It’s been over a week since the conclusion of the ministerial of the World Trade Organization (WTO) in Abu Dhabi. The meeting underscored the divisions worldwide over trade issues, from agricultural subsidies to fisheries and even investment facilitation, says Mohan Kumar, former Indian ambassador to France and lead negotiator at GATT, the forerunner of the WTO.
Speaking on The Gist, Ambassador Kumar made some important points. India’s subsidies on agriculture are driven by the need to ensure its subsistence farmers are adequately compensated and prices remain affordable for the population at large. This is not liked by some of the agricultural giants out there, such as the US, Brazil, Canada, Australia and even Thailand, who want the subsidies gone so they can sell their grain in India.
On fisheries, he noted that India’s demand for 25 years to enable it to scale up its fishing infrastructure and operations may seem excessive. But India is in no position today to compete with Chinese or European fishing fleets.

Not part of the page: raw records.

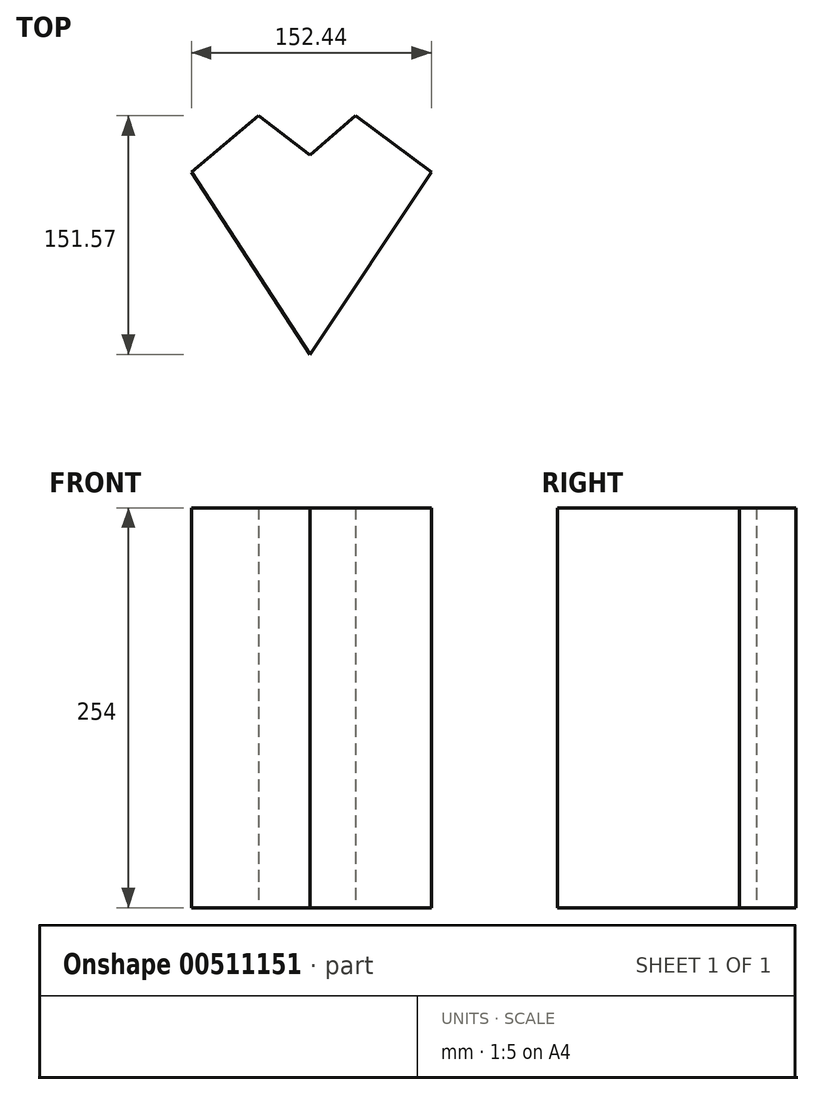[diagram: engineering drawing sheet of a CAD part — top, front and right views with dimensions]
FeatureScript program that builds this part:
annotation { "Feature Type Name" : "Feature", "Feature Type Description" : "" }
export const myFeature = defineFeature(function(context is Context, id is Id, definition is map)
    precondition{}
    {
        {
            var Q0;
            Q0=qCreatedBy(makeId("Top.planeOp"),FACE);
            var sketch = newSketch(context, id + "F0", { "sketchPlane" : qUnion([Q0])});
            skLineSegment(sketch, "E0", {"start": v(0, 50.57) * mm, "end": v(-32.65, 75.64) * mm});
            skLineSegment(sketch, "E1", {"start": v(-32.65, 75.64) * mm, "end": v(-75.2, 39.79) * mm});
            skLineSegment(sketch, "E2", {"start": v(-75.2, 39.79) * mm, "end": v(0, -75.93) * mm});
            skLineSegment(sketch, "E3", {"start": v(0, -75.93) * mm, "end": v(77.24, 39.79) * mm});
            skLineSegment(sketch, "E4", {"start": v(77.24, 39.79) * mm, "end": v(29.15, 75.64) * mm});
            skLineSegment(sketch, "E5", {"start": v(29.15, 75.64) * mm, "end": v(0, 50.57) * mm});
            skSolve(sketch);
        }
        {
            var Q0;
            Q0=makeQuery(id+"F0.imprint","IMPRINT",FACE,{"disambiguationData":[TD([[makeQuery(id+"F0.imprint","IMPRINT",EDGE,{"derivedFrom":sQuery(id+"F0.wireOp",EDGE,"E0")}),1.0]])]});
            extrude(context, id + "F1", {"entities" : qUnion([Q0]), "endBound" : BoundingType.SYMMETRIC, "depth" : 254 * mm});
        }
    });
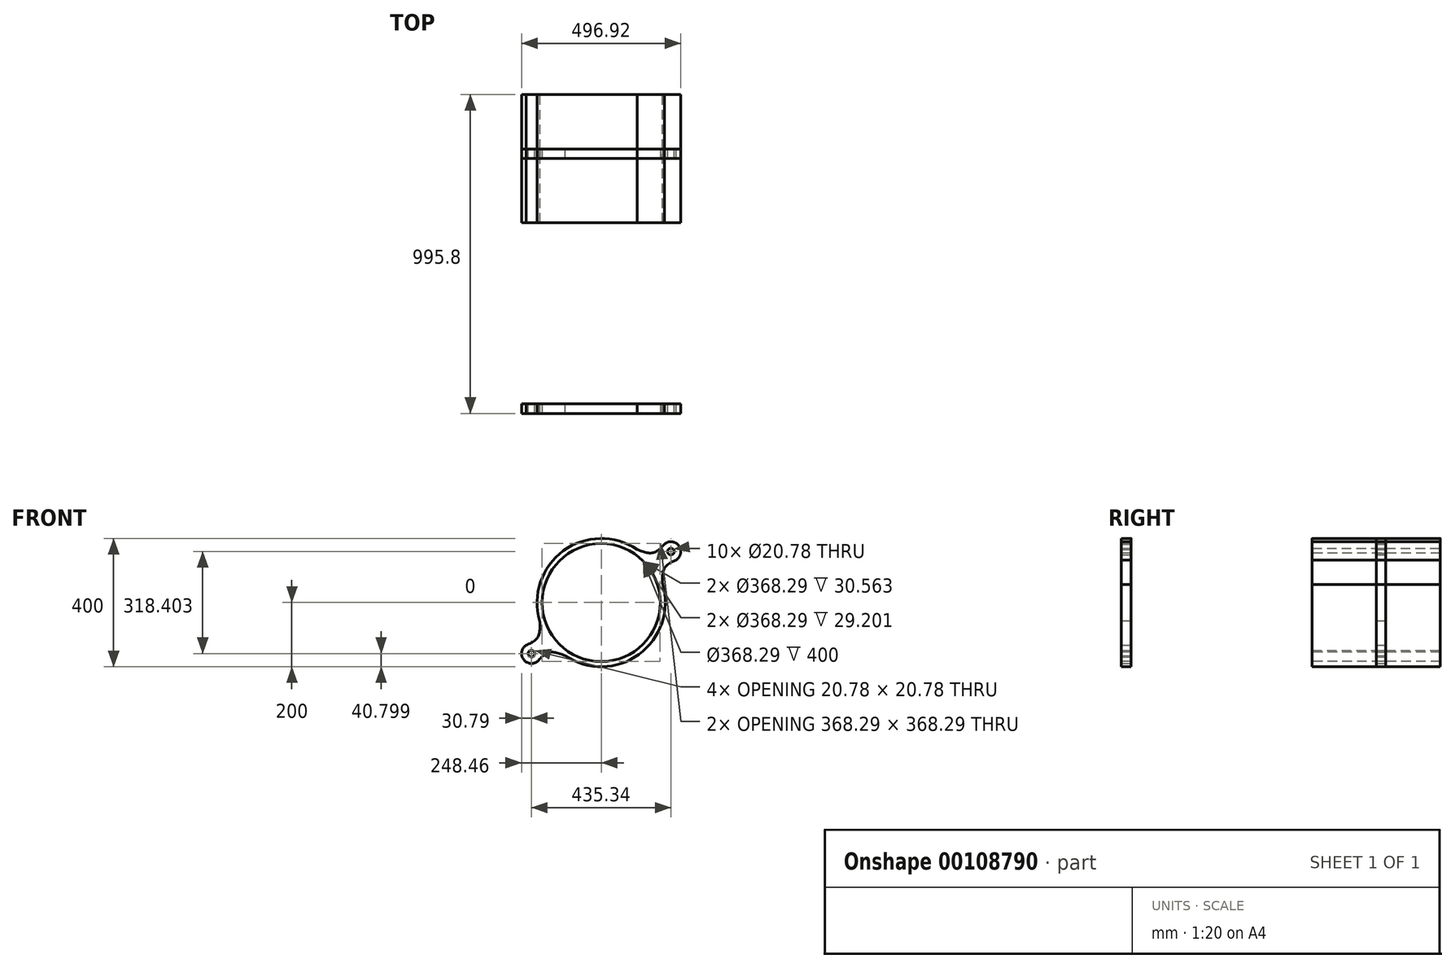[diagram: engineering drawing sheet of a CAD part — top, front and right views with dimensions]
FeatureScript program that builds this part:
annotation { "Feature Type Name" : "Feature", "Feature Type Description" : "" }
export const myFeature = defineFeature(function(context is Context, id is Id, definition is map)
    precondition{}
    {
        {
            var Q0;
            Q0=qCreatedBy(makeId("Front.planeOp"),FACE);
            var sketch = newSketch(context, id + "F0", { "sketchPlane" : qUnion([Q0])});
            skArc(sketch, "E0", {"start": v(111.92, 165.75) * mm, "mid": v(-118.07, 161.43) * mm, "end": v(-191.87, -56.44) * mm});
            skLineSegment(sketch, "E1", {"start": v(0, 0) * mm, "end": v(262.18, 191.76) * mm, "construction": true});
            skCircle(sketch, "E2", {"center": v(217.67, 159.2) * mm, "radius": 10.4 * mm});
            skArc(sketch, "E3.0", {"start": v(233.91, 133.04) * mm, "mid": v(242.53, 177.38) * mm, "end": v(197.66, 182.6) * mm});
            skFitSpline(sketch, "E4", {"points": [v(111.92, 165.75) * mm, v(162.07, 155.56) * mm, v(197.66, 182.6) * mm], "startDerivative": vector(103.2, -39.05) * mm, "endDerivative": vector(68, 74.26) * mm});
            skFitSpline(sketch, "E5.MirrorCS", {"points": [v(191.87, 56.44) * mm, v(197.35, 107.32) * mm, v(233.91, 133.04) * mm], "startDerivative": vector(-5.95, 110.17) * mm, "endDerivative": vector(91.37, 42.3) * mm});
            skLineSegment(sketch, "E6", {"start": v(0, 0) * mm, "end": v(0, 0) * mm});
            skLineSegment(sketch, "E7", {"start": v(0, 0) * mm, "end": v(327.07, -447.19) * mm, "construction": true});
            skFitSpline(sketch, "E8.MirrorCS", {"points": [v(-191.87, -56.44) * mm, v(-197.35, -107.32) * mm, v(-233.91, -133.04) * mm], "startDerivative": vector(5.95, -110.17) * mm, "endDerivative": vector(-91.37, -42.3) * mm});
            skArc(sketch, "E9.MirrorCS", {"start": v(-197.66, -182.6) * mm, "mid": v(-242.53, -177.38) * mm, "end": v(-233.91, -133.04) * mm});
            skFitSpline(sketch, "E10.MirrorCS", {"points": [v(-111.92, -165.75) * mm, v(-162.07, -155.56) * mm, v(-197.66, -182.6) * mm], "startDerivative": vector(-103.2, 39.05) * mm, "endDerivative": vector(-68, -74.26) * mm});
            skArc(sketch, "E11.trimOffspring", {"start": v(-111.92, -165.75) * mm, "mid": v(118.07, -161.43) * mm, "end": v(191.87, 56.44) * mm});
            skCircle(sketch, "E12.MirrorC", {"center": v(-217.67, -159.2) * mm, "radius": 10.4 * mm});
            skSolve(sketch);
        }
        {
            var Q0;
            Q0 = qSketchRegion(id + "F0", true);
            extrude(context, id + "F1", {"entities" : qUnion([Q0]), "depth" : 25 * mm});
        }
        {
            var Q0;
            Q0=makeQuery(id+"F1.opExtrude","CAP_FACE",FACE,{"disambiguationData":[OSD([sQuery(id+"F0.wireOp",EDGE,"E0"),sQuery(id+"F0.wireOp",EDGE,"E2"),sQuery(id+"F0.wireOp",EDGE,"E3.0"),sQuery(id+"F0.wireOp",EDGE,"E4"),sQuery(id+"F0.wireOp",EDGE,"E5.MirrorCS"),sQuery(id+"F0.wireOp",EDGE,"E8.MirrorCS"),sQuery(id+"F0.wireOp",EDGE,"E9.MirrorCS"),sQuery(id+"F0.wireOp",EDGE,"E10.MirrorCS"),sQuery(id+"F0.wireOp",EDGE,"E11.trimOffspring")])],"isStart":true});
            var sketch = newSketch(context, id + "F2", { "sketchPlane" : qUnion([Q0])});
            skSolve(sketch);
        }
        {
            var Q0;
            Q0 = qSketchRegion(id + "F2", true);
            var Q1;
            Q1=makeQuery(id+"F1.opExtrude","CAP_FACE",FACE,{"disambiguationData":[OSD([sQuery(id+"F0.wireOp",EDGE,"E0"),sQuery(id+"F0.wireOp",EDGE,"E2"),sQuery(id+"F0.wireOp",EDGE,"E3.0"),sQuery(id+"F0.wireOp",EDGE,"E4"),sQuery(id+"F0.wireOp",EDGE,"E5.MirrorCS"),sQuery(id+"F0.wireOp",EDGE,"E8.MirrorCS"),sQuery(id+"F0.wireOp",EDGE,"E9.MirrorCS"),sQuery(id+"F0.wireOp",EDGE,"E10.MirrorCS"),sQuery(id+"F0.wireOp",EDGE,"E11.trimOffspring")])],"isStart":false});
            extrude(context, id + "F3", {"entities" : qUnion([Q0, Q1]), "operationType" : NewBodyOperationType.ADD, "depth" : 800 * mm});
        }
        {
            var Q0;
            Q0=qCreatedBy(makeId("Top.planeOp"),FACE);
            var sketch = newSketch(context, id + "F4", { "sketchPlane" : qUnion([Q0])});
            skPoint(sketch, "E13", {"position": v(-56.15, 45.19) * mm});
            skLineSegment(sketch, "E14.bottom", {"start": v(288.67, -29.2) * mm, "end": v(-332.07, -29.2) * mm});
            skLineSegment(sketch, "E14.top", {"start": v(288.67, -794.44) * mm, "end": v(-332.07, -794.44) * mm});
            skLineSegment(sketch, "E14.left", {"start": v(288.67, -29.2) * mm, "end": v(288.67, -794.44) * mm});
            skLineSegment(sketch, "E14.right", {"start": v(-332.07, -29.2) * mm, "end": v(-332.07, -794.44) * mm});
            skSolve(sketch);
        }
        {
            var Q0;
            Q0 = qSketchRegion(id + "F4", true);
            extrude(context, id + "F5", {"entities" : qUnion([Q0]), "operationType" : NewBodyOperationType.REMOVE, "endBound" : BoundingType.SYMMETRIC, "oppositeDirection" : true, "depth" : 578.57 * mm});
        }
        {
            var Q0;
            Q0=makeQuery(id+"F5.boolean.opBoolean","SPLIT",BODY,{"disambiguationData":[OD(0.0)],"derivedFrom":makeQuery(id+"F1.opExtrude","SWEPT_BODY",BODY,{"disambiguationData":[OSD([sQuery(id+"F0.wireOp",EDGE,"E0"),sQuery(id+"F0.wireOp",EDGE,"E2"),sQuery(id+"F0.wireOp",EDGE,"E3.0"),sQuery(id+"F0.wireOp",EDGE,"E4"),sQuery(id+"F0.wireOp",EDGE,"E5.MirrorCS"),sQuery(id+"F0.wireOp",EDGE,"E8.MirrorCS"),sQuery(id+"F0.wireOp",EDGE,"E9.MirrorCS"),sQuery(id+"F0.wireOp",EDGE,"E10.MirrorCS"),sQuery(id+"F0.wireOp",EDGE,"E11.trimOffspring"),sQuery(id+"F0.wireOp",EDGE,"E12.MirrorC")])]})});
            transform(context, id + "F6", {"entities" : qUnion([Q0]), "transformType" : TransformType.TRANSLATION_3D, "dx" : 0 * mm, "dy" : 0 * mm, "dz" : 0 * mm, "makeCopy" : true});
        }
        {
            var Q0;
            Q0=makeQuery(id+"F5.boolean.opBoolean","COPY",FACE,{"derivedFrom":makeQuery(id+"F5.opExtrude","SWEPT_FACE",FACE,{"disambiguationData":[OSD([sQuery(id+"F4.wireOp",EDGE,"E14.bottom")])]})});
            var sketch = newSketch(context, id + "F7", { "sketchPlane" : qUnion([Q0])});
            skSolve(sketch);
        }
        {
            var Q0;
            {var subQ0=makeQuery(id+"F5.opExtrude","SWEPT_FACE",FACE,{"disambiguationData":[OSD([sQuery(id+"F4.wireOp",EDGE,"E14.bottom")])]});var subQ4=sQuery(id+"F0.wireOp",EDGE,"E2");Q0=makeQuery(id+"F7.imprint","IMPRINT",FACE,{"disambiguationData":[TD([[makeQuery(id+"F7.imprint","IMPRINT",EDGE,{"derivedFrom":makeQuery(id+"F5.boolean.opBoolean","INTERSECT",EDGE,{"derivedFrom":[makeQuery(id+"F3.boolean.opBoolean","MERGE",FACE,{"derivedFrom":[makeQuery(id+"F1.opExtrude","SWEPT_FACE",FACE,{"disambiguationData":[OSD([subQ4])]}),makeQuery(id+"F3.opExtrude","SWEPT_FACE",FACE,{"disambiguationData":[OSD([subQ4])]})]}),subQ0]})}),1.0]])]});}
            extrude(context, id + "F8", {"entities" : qUnion([Q0]), "endBound" : BoundingType.SYMMETRIC, "depth" : 400 * mm});
        }
        {
            var Q0;
            Q0=makeQuery(id+"F8.opExtrude","CAP_FACE",FACE,{"disambiguationData":[OSD([sQuery(id+"F0.wireOp",EDGE,"E0"),sQuery(id+"F0.wireOp",EDGE,"E2"),sQuery(id+"F0.wireOp",EDGE,"E3.0"),sQuery(id+"F0.wireOp",EDGE,"E4"),sQuery(id+"F0.wireOp",EDGE,"E5.MirrorCS"),sQuery(id+"F0.wireOp",EDGE,"E8.MirrorCS"),sQuery(id+"F0.wireOp",EDGE,"E9.MirrorCS"),sQuery(id+"F0.wireOp",EDGE,"E10.MirrorCS"),sQuery(id+"F0.wireOp",EDGE,"E11.trimOffspring"),sQuery(id+"F0.wireOp",EDGE,"E12.MirrorC"),sQuery(id+"F4.wireOp",EDGE,"E14.bottom")])],"isStart":false});
            var sketch = newSketch(context, id + "F9", { "sketchPlane" : qUnion([Q0])});
            skCircle(sketch, "E15", {"center": v(0, 0) * mm, "radius": 184.15 * mm});
            skSolve(sketch);
        }
        {
            var Q0;
            Q0 = qSketchRegion(id + "F9", true);
            extrude(context, id + "F10", {"entities" : qUnion([Q0]), "operationType" : NewBodyOperationType.REMOVE, "endBound" : BoundingType.SYMMETRIC, "oppositeDirection" : true, "depth" : 2000 * mm});
        }
    });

As for China’s moves at investment facilitation, India’s point is in a multilateral institution like the WTO where decisions are made by consensus, such plurilateral initiatives are best left out.
In the long term, Ambassador Kumar believes India has no choice but to negotiate free trade agreements (this is underway with the European Union and the UK) because the WTO is losing ground. The US is refusing to allow the dispute settlement body to function because many decisions went against it. If Donald Trump wins the November election, he may well seek bilateral trade deals and given US clout as a world trading power, India would be at a great disadvantage.
Kumar also believes India needs to move urgently on reforming its land and labour laws as these militate against efficiency and competition. But history has shown that India is a reformer only by compulsion, not out of conviction and this is something which needs to be addressed.